→ PASSAGE TO READ:
---+---
SO far looking at 5 kg boxes of the following:
Amarillo
Spalt
Styrian Goldings

and 2kg of US Hallertae.

17kg of hops - man will i have some processing to do...
price will be 30.00 per kg plus freight to your house....

hope this is still ok with everyone who has ordered.

will hopefully finalise tomorrow.


----------



## jgriffin (31/1/05)

How do styrian golding compare to UK or US?


----------



## berto (31/1/05)

Is it too late to order anything other than the goldings or hallertau?


----------



## wee stu (31/1/05)

jgriffin said:


> How do styrian golding compare to UK or US?


 They are actually derived from English Fuggles - traditionally grown in Slovenia, though also grown in the US. Often found in Belgian ales. Arguably better aroma characteristics than the fuggle.


----------



## Batz (31/1/05)

Would be interested in some Styrian , but only 300gm
Just the thing for my Alts

PM me GMK if your interested

Batz h34r:


----------



## GMK (31/1/05)

ok batz - u are down for 300...of styrian goldings direct from Slovenia.

Berto - order still open for styrian, hallertae, Saaz plugs and a little spalt.

PM if u r still interested.


----------



## pint of lager (31/1/05)

Any chance just sticking with 500gms hallertau, rather than a whole kg?


----------



## GMK (31/1/05)

Ok

Order is now closed...

will be ordering 
5kg of Amarillo, Styrian and Spalt.
3kg of US Hallertae

Saaz plugs come in 2kg packets - i have orders for 1kg or 3kg as Pedro wants 2kg...

So not sure what is happening with Hallertae.

BUT no more orders for Spalt, Styrian or Amarillo.

Ken...


----------



## Bionic (1/2/05)

DOnt know if you got my PM. IS all the orders now closed or is the orders for 5kg of Amarillo, Styrian and Spalt. 3kg of US Hallertae open?


----------



## GMK (1/2/05)

Hop Order

OK - had some confusion over the hop order...

Orders closed for Amarillo , Spalt, Styrian Goldings.

Hallertaue is only available in 5kg box - only have orders for 3kg - need more.
Saaz Pellets - 5kg box, plugs are in 2kg packet - orders for 1-3kg.
Tettnang german 5kg box Us Tet any 1kg amounts.

Therefore - still need a few more orders for Hall - and i can do us Tet easily or for german approx 3.5kg short.

Or i can just order the Amarillo, spalt, styrian and we can organise a bulk order for the rest at a later date.
---+---
→ DATA EXTRACT:
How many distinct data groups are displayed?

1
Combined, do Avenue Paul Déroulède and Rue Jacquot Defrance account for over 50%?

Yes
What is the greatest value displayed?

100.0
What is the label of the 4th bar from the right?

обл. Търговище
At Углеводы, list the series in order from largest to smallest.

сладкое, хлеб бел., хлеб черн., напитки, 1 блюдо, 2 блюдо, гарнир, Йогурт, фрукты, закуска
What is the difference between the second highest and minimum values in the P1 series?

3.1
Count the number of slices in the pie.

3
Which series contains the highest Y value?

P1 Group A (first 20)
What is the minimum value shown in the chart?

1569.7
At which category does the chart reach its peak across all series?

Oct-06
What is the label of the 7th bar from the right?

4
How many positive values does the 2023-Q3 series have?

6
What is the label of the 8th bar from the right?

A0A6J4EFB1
---+---
→ WORK REQUEST:
Answer these questions from the hop order thread.
1. What price per kilogram was quoted for the hops?
2. In what country are Styrian Goldings traditionally grown?
3. What size packet do Saaz plugs come in?
The records are drawn from a separate source.

→ ANSWER TO THE EXERCISE:
1. 30.00 per kg plus freight
2. Slovenia
3. 2kg